As well, as a science writer myself (evolution and ecology), I applaud this book for showcasing the vital role that science writers play. (Note: This is Connie Barlow writing this review, not my husband, Michael Dowd, whose Amazon account I share.) That role is far more than sorting through the science and presenting it in understandable and inspiring ways, which at least a few scientists in every field are masters of. Rather, no participant scientist can faithfully present the contrarian views during the rambunctious time of a paradigm shift in their particular field. Marris doesn't hide the fact that she is not only intrigued by but inclined toward this new way of viewing human-Earth interactions.
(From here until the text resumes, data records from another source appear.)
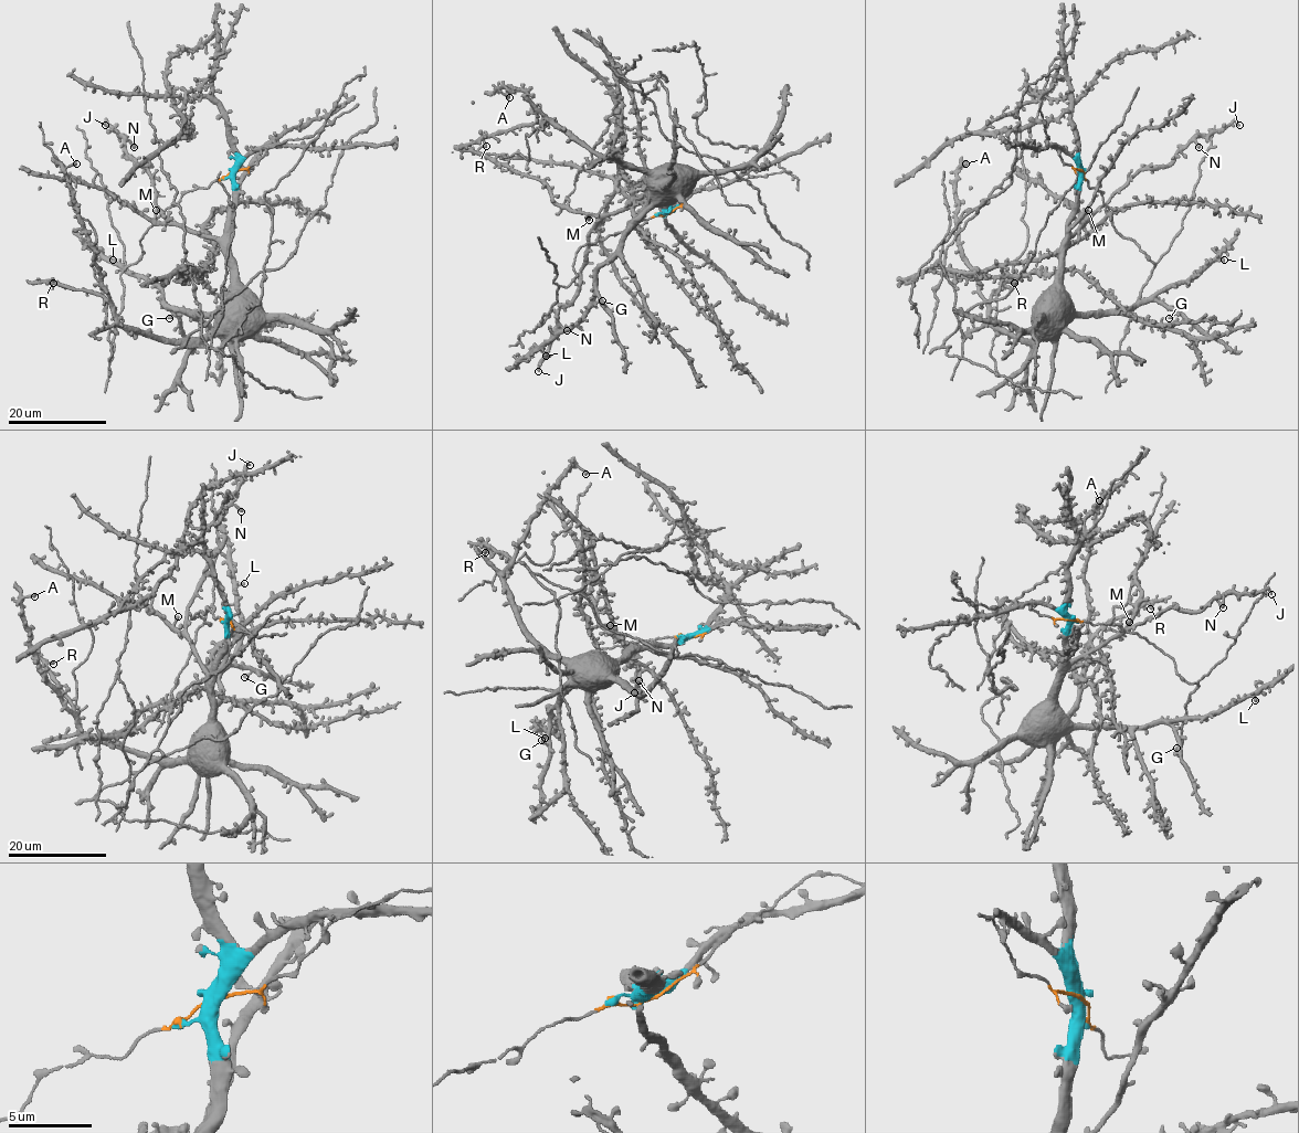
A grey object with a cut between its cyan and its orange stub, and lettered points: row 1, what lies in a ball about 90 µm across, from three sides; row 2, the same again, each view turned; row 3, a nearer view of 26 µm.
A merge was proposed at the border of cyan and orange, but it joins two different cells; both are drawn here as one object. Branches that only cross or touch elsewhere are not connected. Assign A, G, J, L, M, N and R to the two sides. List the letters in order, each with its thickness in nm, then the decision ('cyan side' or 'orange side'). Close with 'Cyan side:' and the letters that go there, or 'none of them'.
A: 360 nm | cyan side
G: 440 nm | cyan side
J: 160 nm | cyan side
L: 280 nm | cyan side
M: 420 nm | cyan side
N: 360 nm | cyan side
R: 340 nm | cyan side
Cyan side: A, G, J, L, M, N, R

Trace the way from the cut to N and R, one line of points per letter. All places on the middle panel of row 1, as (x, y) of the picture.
N: (667, 214), (657, 200), (641, 200), (608, 214), (589, 233), (578, 294), (558, 309), (560, 325), (567, 330)
R: (667, 214), (664, 193), (645, 172), (600, 159), (552, 122), (488, 134), (484, 139), (486, 147)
But as to how the shift in perspective and possibility actually ought to play out on the ground -- well, for that, she lets the actors (scientists, land managers, and citizen activists) speak for themselves.

My only misgiving is that, not surprisingly, two classic conservation goals may appear to be cast aside in the early chapters: the goals of wilderness protection and prevention of species extinctions. But read on. In the last third of the book, where Marris brings the new pathways into a landscape view of the paradigm shift overall, those two classic goals are seen to maintain a vital presence in the now patchier quilt of conservation biology. And from my perspective, each will likely turn out to be even better cared for (tended), if they too are allowed to evolve in form and function.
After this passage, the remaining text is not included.